淩書瑜沒有再追問下去,隻是囑咐下屬暗中盯著,以防她有任何異舉。
大理寺內,淩風找了大夫替劉管事診脈,可大夫卻診不出結果,隻認出了那包藥物是墮胎藥。
“會不會是因為他害死了秋霜,內心恐慌,才自己瘋掉了?”淩風推測道。
“事情沒那麼簡單,若人真是他殺的,想必早已離開衛府,如今隻能說他與秋霜之死確實有點關聯。”

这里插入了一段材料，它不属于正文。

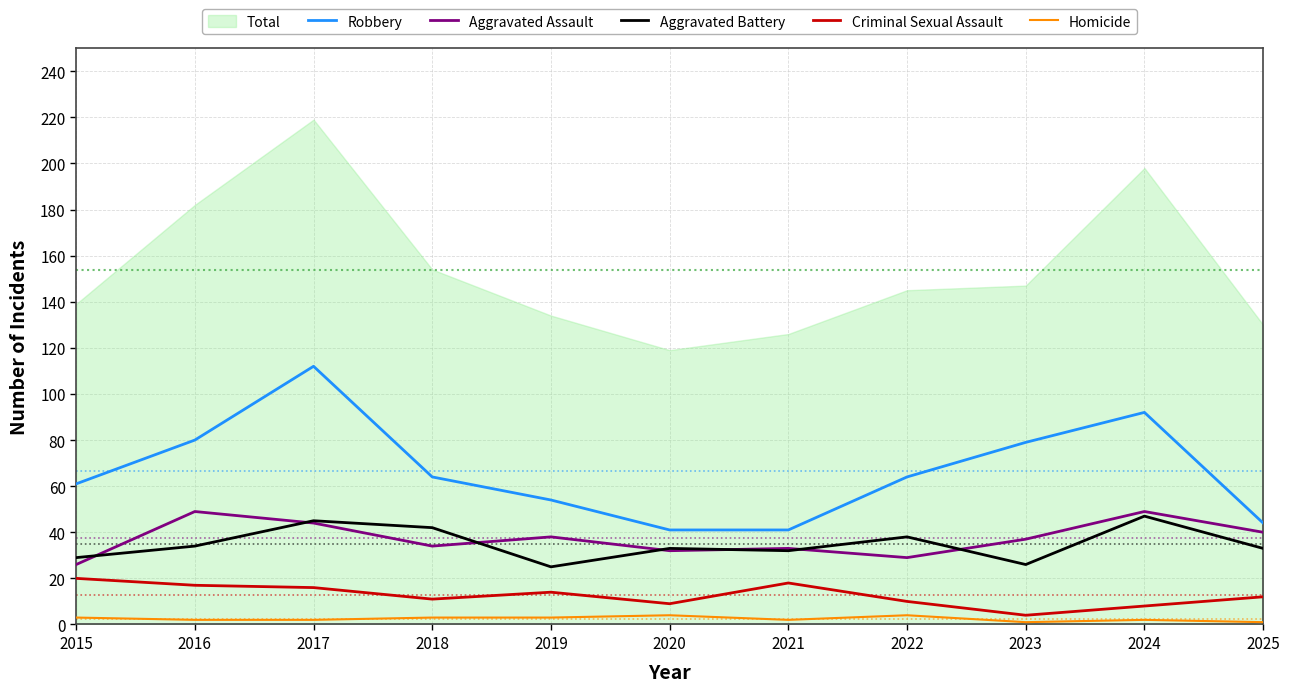

What is the difference between the highest and lowest values at 2024?

90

熟慮深思之後,淩書瑜決定派人去請趙辰懷前來幫忙,尋常大夫診不出來的,神醫弟子興許可以。
“事出緊急,未能提前招呼,還望趙醫師見諒。”
“不必客氣,能幫上大人是我之幸。”
事實證明,趙辰懷也確實沒讓他失望,不到一個時辰便有了結果:“劉管事並非患有癔症,而是中了毒。”
“此毒名為花幻,無色無味,可通過吸食進入人體,並迅速與人的血液相融,若是單診脈象難以查出。”
“此毒有十日潛伏期,因此中毒者不會立即身亡,而是逐漸出現冒冷汗、產生幻覺等症狀,最終精神失常。若是藥劑再大些,還會讓人暴斃而亡。”
“有何辦法可以喚醒他?”
“我可以先試著用針灸壓製他體內的毒素,看他能否蘇醒。”趙辰懷熟練地找準穴位,開始施針。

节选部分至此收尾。